Cristian Ortiz

Personal information
- Full name: Cristian Ortiz
- Date of birth: April 23, 2007 (age 19)
- Place of birth: White Plains, New York, United States
- Height: 6 ft 1 in (1.85 m)
- Position: Striker

Youth career
- 0000–2024: Florida Premier

Senior career*
- Years: Team / Apps / (Gls)
- 2024–2025: Tampa Bay Rowdies / 7 / (0)
- 2025: → Columbus Crew 2 (loan) / 23 / (3)

International career^{‡}
- 2024–: Dominican Republic U20 / 3 / (0)
- 2024–: Dominican Republic / 1 / (0)

= Cristian Ortiz (footballer, born 2007) =

Dominican footballer (born 2007)

Cristian Ortiz (born April 23, 2007) is a professional footballer. Born in the United States, he is a youth international for the Dominican Republic.

==Club career==
Ortiz moved from New York to Port Richey, Florida at a young age. In March 2024, he signed a USL Academy Contract with the Tampa Bay Rowdies after playing for local youth clubs that were affiliated with the professional team. He then made his league debut on March 24, and would go on to became the first player to sign a professional contract from the Rowdies' academy system two months later.

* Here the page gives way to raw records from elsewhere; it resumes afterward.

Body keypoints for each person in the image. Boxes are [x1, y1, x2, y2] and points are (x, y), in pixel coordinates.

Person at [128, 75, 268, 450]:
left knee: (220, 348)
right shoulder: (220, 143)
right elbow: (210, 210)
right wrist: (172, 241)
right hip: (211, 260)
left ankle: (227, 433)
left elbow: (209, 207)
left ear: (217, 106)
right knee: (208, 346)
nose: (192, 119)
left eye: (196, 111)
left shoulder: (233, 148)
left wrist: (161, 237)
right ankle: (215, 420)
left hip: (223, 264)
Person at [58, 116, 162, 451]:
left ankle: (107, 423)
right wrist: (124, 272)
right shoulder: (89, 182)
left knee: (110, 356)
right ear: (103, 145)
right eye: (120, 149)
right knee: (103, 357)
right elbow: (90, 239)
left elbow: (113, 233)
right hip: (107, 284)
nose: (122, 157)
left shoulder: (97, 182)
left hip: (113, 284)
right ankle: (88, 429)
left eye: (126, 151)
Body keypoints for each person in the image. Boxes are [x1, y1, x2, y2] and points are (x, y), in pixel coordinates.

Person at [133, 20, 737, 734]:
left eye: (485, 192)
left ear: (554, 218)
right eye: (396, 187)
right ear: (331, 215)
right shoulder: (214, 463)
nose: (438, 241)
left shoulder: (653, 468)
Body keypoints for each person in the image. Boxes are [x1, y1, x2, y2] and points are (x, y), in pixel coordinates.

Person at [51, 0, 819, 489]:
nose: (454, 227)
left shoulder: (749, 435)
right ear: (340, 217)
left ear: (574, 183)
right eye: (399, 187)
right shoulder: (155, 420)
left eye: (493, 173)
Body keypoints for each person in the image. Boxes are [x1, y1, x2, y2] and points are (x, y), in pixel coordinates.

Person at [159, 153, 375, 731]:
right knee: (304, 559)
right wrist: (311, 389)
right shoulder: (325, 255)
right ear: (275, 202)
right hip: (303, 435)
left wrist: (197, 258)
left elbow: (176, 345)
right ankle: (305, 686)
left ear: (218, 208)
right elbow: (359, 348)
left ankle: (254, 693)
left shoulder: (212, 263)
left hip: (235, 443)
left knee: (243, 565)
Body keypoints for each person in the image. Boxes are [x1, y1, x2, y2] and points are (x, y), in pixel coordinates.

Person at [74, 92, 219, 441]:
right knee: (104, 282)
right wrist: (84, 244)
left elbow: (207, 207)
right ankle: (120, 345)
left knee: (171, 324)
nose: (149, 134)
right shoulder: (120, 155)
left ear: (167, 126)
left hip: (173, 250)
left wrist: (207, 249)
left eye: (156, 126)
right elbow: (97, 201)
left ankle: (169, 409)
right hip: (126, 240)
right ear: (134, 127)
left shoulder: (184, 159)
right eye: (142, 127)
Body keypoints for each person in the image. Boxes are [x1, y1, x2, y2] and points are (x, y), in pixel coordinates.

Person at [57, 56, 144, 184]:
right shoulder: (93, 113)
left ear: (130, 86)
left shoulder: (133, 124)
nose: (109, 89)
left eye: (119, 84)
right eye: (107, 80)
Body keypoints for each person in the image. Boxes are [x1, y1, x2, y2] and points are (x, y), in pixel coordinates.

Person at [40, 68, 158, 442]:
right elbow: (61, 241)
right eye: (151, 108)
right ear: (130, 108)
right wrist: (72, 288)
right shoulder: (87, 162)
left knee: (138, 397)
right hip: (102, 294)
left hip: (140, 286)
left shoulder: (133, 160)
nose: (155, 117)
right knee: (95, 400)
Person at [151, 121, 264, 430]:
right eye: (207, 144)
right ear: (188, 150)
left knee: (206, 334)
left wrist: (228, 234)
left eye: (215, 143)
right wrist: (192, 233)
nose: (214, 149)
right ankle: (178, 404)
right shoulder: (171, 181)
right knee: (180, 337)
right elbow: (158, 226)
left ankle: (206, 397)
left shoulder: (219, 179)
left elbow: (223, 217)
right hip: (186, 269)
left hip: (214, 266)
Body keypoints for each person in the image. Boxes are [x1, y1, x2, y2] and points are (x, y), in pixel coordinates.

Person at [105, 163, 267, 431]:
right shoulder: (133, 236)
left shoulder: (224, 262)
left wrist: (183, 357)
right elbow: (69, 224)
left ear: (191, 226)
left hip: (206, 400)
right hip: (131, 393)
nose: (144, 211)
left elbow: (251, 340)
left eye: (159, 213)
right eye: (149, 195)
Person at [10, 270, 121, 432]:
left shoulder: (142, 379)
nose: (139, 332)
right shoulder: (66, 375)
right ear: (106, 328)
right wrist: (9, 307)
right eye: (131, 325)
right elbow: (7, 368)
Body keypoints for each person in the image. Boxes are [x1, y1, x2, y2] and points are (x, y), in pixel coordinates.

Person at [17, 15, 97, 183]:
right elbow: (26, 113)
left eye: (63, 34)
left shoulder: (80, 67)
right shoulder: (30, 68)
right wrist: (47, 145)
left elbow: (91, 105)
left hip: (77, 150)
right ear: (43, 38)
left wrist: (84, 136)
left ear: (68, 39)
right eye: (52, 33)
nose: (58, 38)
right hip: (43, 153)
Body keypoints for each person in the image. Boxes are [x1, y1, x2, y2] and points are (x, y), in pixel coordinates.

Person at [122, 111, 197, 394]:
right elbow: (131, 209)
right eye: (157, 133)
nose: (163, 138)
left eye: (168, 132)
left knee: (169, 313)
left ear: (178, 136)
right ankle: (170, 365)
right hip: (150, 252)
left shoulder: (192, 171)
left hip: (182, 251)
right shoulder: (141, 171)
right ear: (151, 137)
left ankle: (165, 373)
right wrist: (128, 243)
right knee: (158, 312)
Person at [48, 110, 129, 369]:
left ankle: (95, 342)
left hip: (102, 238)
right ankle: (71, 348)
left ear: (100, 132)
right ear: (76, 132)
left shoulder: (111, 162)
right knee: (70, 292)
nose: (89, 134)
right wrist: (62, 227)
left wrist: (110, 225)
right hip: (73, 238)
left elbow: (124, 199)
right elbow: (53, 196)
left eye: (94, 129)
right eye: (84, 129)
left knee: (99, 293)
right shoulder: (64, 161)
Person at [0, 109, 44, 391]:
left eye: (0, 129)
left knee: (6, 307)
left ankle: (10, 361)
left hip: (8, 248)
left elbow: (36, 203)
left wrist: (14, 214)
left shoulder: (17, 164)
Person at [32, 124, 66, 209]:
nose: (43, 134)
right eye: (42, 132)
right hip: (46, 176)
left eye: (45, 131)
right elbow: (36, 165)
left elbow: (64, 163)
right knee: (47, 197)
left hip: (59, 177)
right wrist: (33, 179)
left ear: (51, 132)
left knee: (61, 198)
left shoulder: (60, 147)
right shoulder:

On 7 February 2025, the Rowdies announced that they had loaned Ortiz to MLS Next Pro side Columbus Crew 2 for the 2025 season.
==Career statistics==
===Club===

Appearances and goals by club, season and competition
| Club | Season | League |  |  | National cup |  | Continental |  | Total |  |
| Division | Apps | Goals | Apps | Goals | Apps | Goals | Apps | Goals |
| Tampa Bay Rowdies | 2024 | USL Championship | 7 | 0 | 2 | 0 | – | – | 9 | 0 |
| Columbus Crew 2(Loan) | 2025 | MLS Next | 23 | 3 | 3 | 1 | – | – | 26 | 4 |
| Career total |  |  | 30 | 3 | 5 | 1 | 0 | 0 | 35 | 4 |

==International career==
After making senior level appearances for the Rowdies in the USL Championship, Ortiz was called up to represent the Dominican Republic under-20 team in the 2024 CONCACAF U-20 Championship.